BEGIN PASSAGE
How to Spot a Rude Neighbor

The houses in my neighborhood were erected over 100 years ago, which is to say before most families owned cars and before the craze of “talkies” invaded the silver screen. Parking in the street is therefore a precious commodity since most houses do not have driveways. Ever since the new rude neighbors moved in across the street there has steadfastly been an impenetrable wall of massive navy truck parked in front of my house such that I can’t park in front of my own house. I’m a reasonable person. I don’t hold grudges. I’m more direct and less inclined to leave a passive-aggressive note on their windshield threatening to key their car because they didn’t learn the number one rule of being a good neighbor. I will eventually twist off one day and ask the neighbors politely if they could park so I might access the fucking walkway to my house, but until then I’m going to stew for a bit and make fun of rude people on the internet. You, readers, are my virtual therapist, and I thank you for that.
END PASSAGE
BEGIN RECORDS SHOWN
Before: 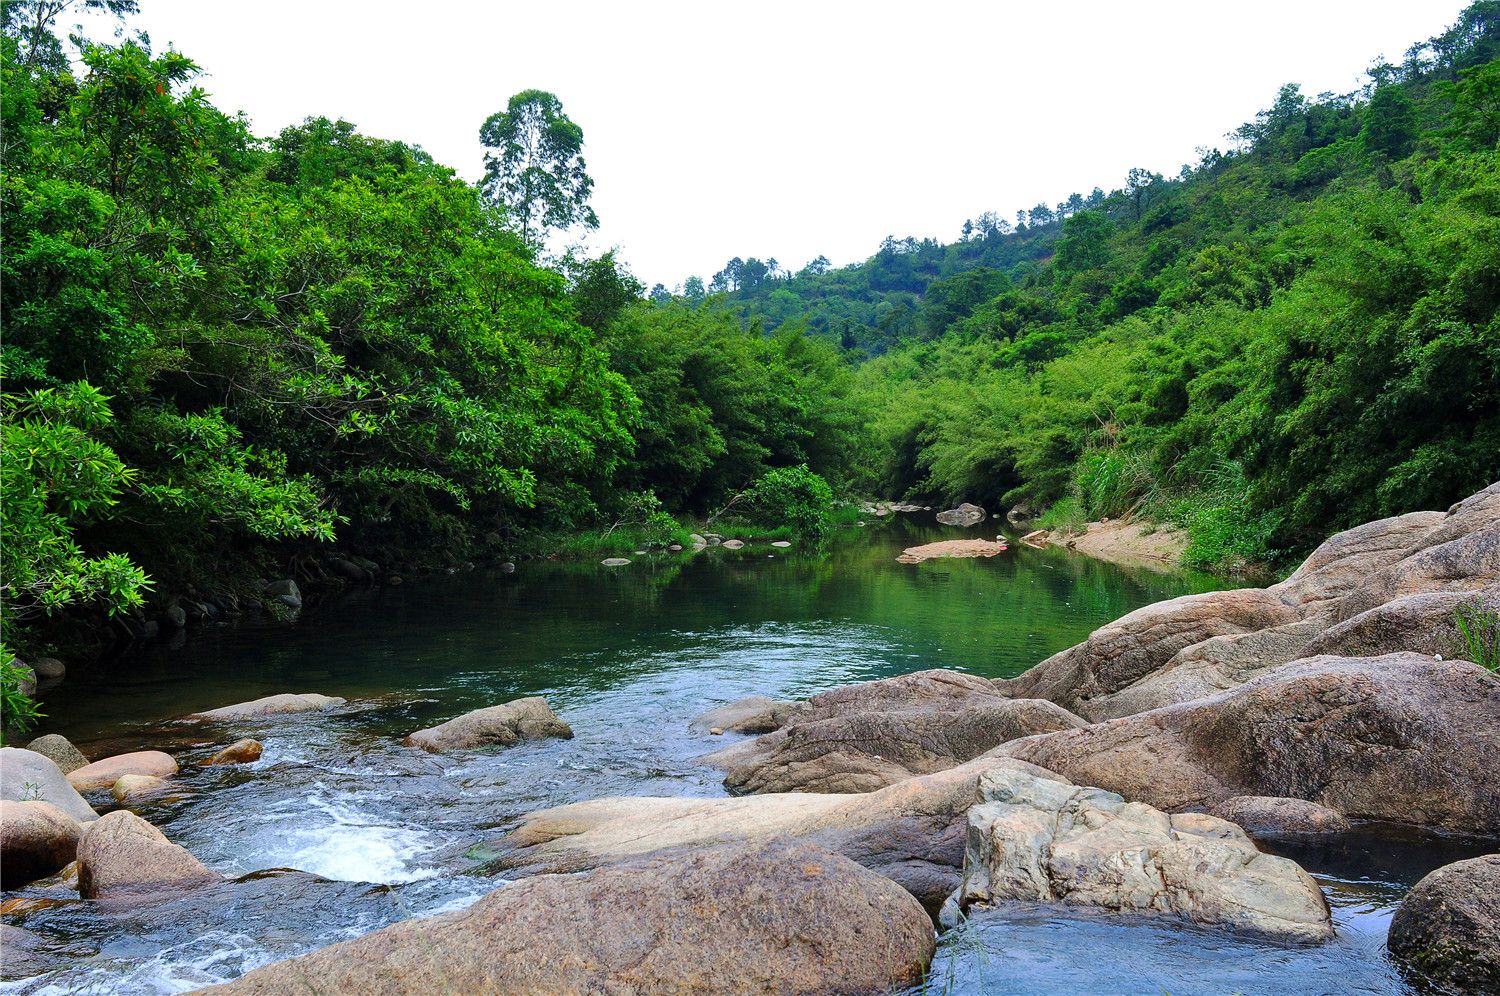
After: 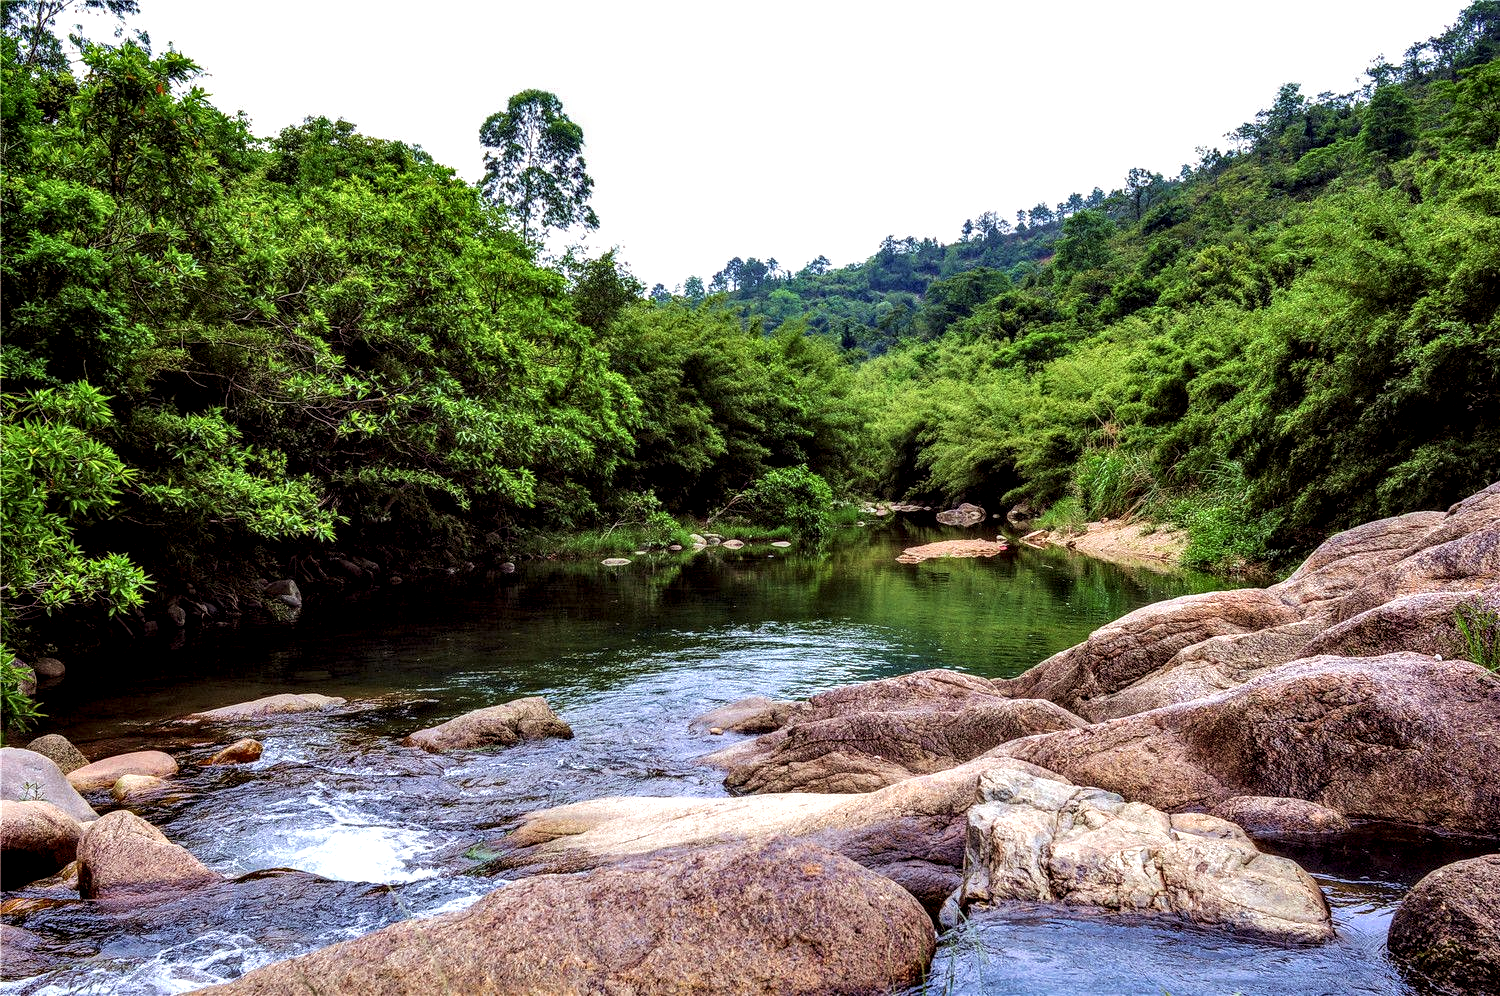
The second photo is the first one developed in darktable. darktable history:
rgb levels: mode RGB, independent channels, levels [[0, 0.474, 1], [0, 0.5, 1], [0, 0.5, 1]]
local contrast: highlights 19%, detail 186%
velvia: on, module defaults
END RECORDS SHOWN
BEGIN RECORDS SHOWN
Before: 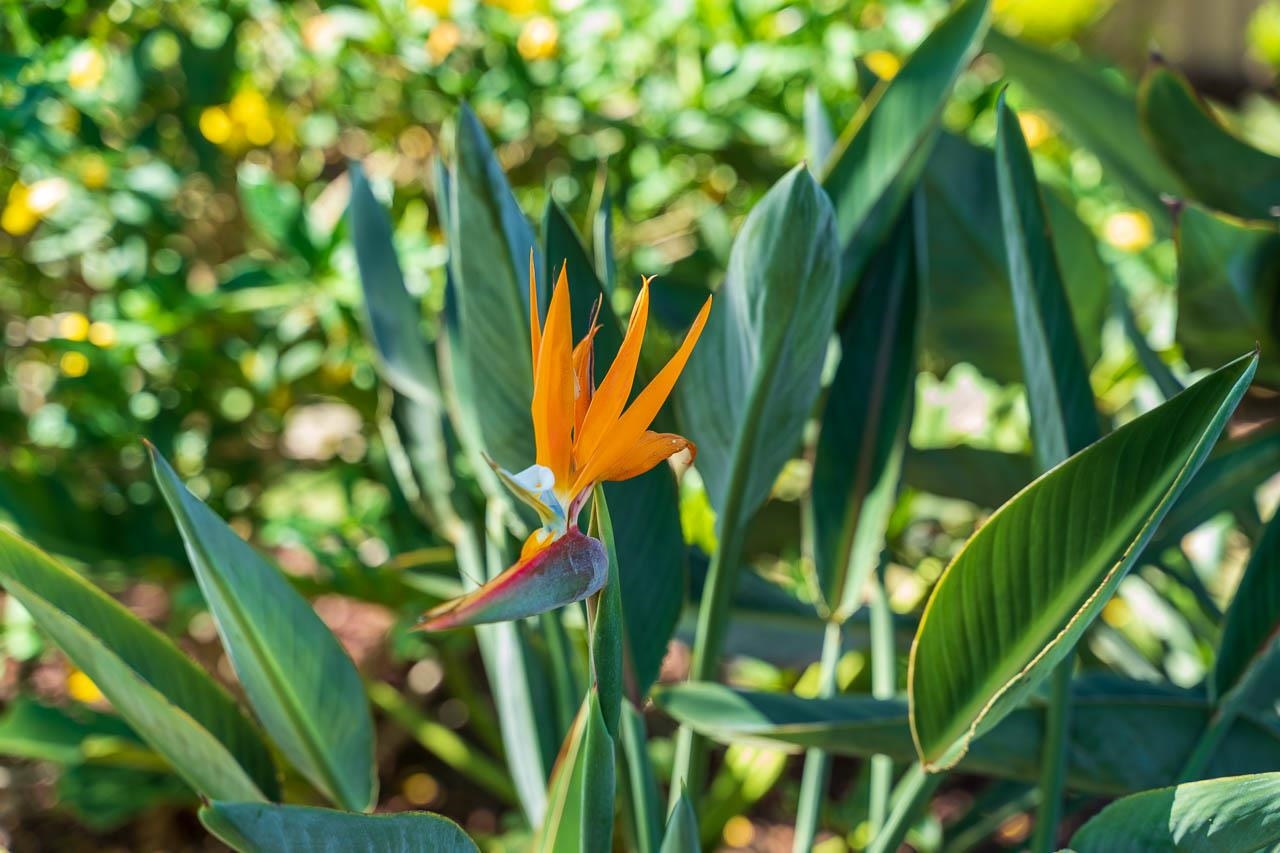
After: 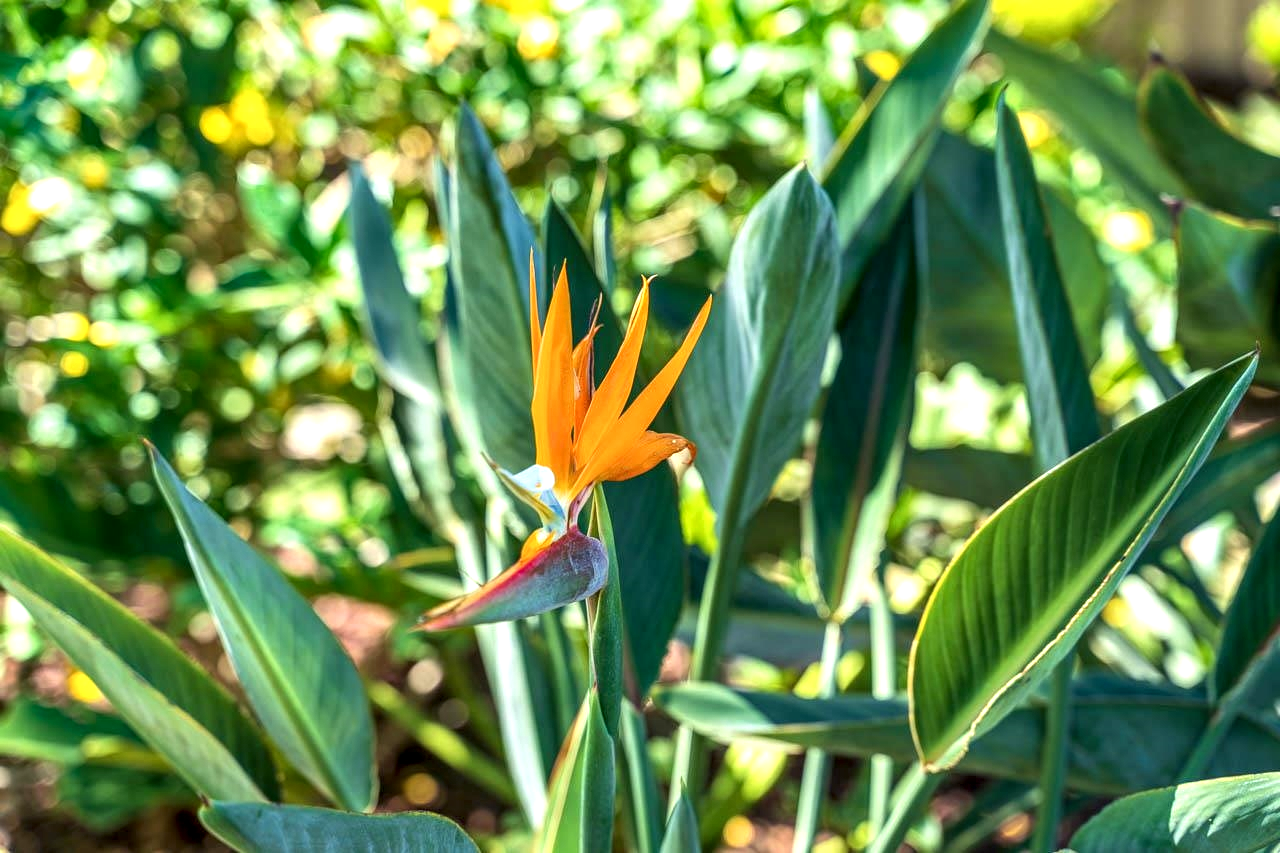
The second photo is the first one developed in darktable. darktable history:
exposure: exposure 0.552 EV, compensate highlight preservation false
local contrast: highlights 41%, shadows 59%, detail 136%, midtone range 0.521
END RECORDS SHOWN
EXERCISE REQUIREMENTS:
1. In the passage about the rude neighbor, what color is the truck that blocks parking in front of the author's house?
2. Write a continuation of the passage about the rude neighbor, picking up after its final sentence.

RESULTS FOR THE EXERCISE:
1. Navy.

2.
rude neighbors

It isn’t the fact that they park in front of my house and block access to my walkway on an almost constant basis that sends me into orbit. If there weren’t any available spots on the street in front of their own house, then by all means park in front of mine, albeit don’t block access to my house-to-street sidewalk. The rub is from the fact that they don’t park in front of their own house. Like they don’t want to crap-up or low-rent how their house looks from the street. That self-centeredness drives me IN-SANE. My next door neighbors had a dumpster set in front of their house for over a month which abutted our property. That dumpster didn’t bother me one bit. The dumpster had a purpose and was not a rude physical reminder of how douchey neighbors can be. The neighbor on the other side has a 40 ft. tall bamboo forest in his back yard and routinely has guitar jams, but he is responsible about both. Approach matters.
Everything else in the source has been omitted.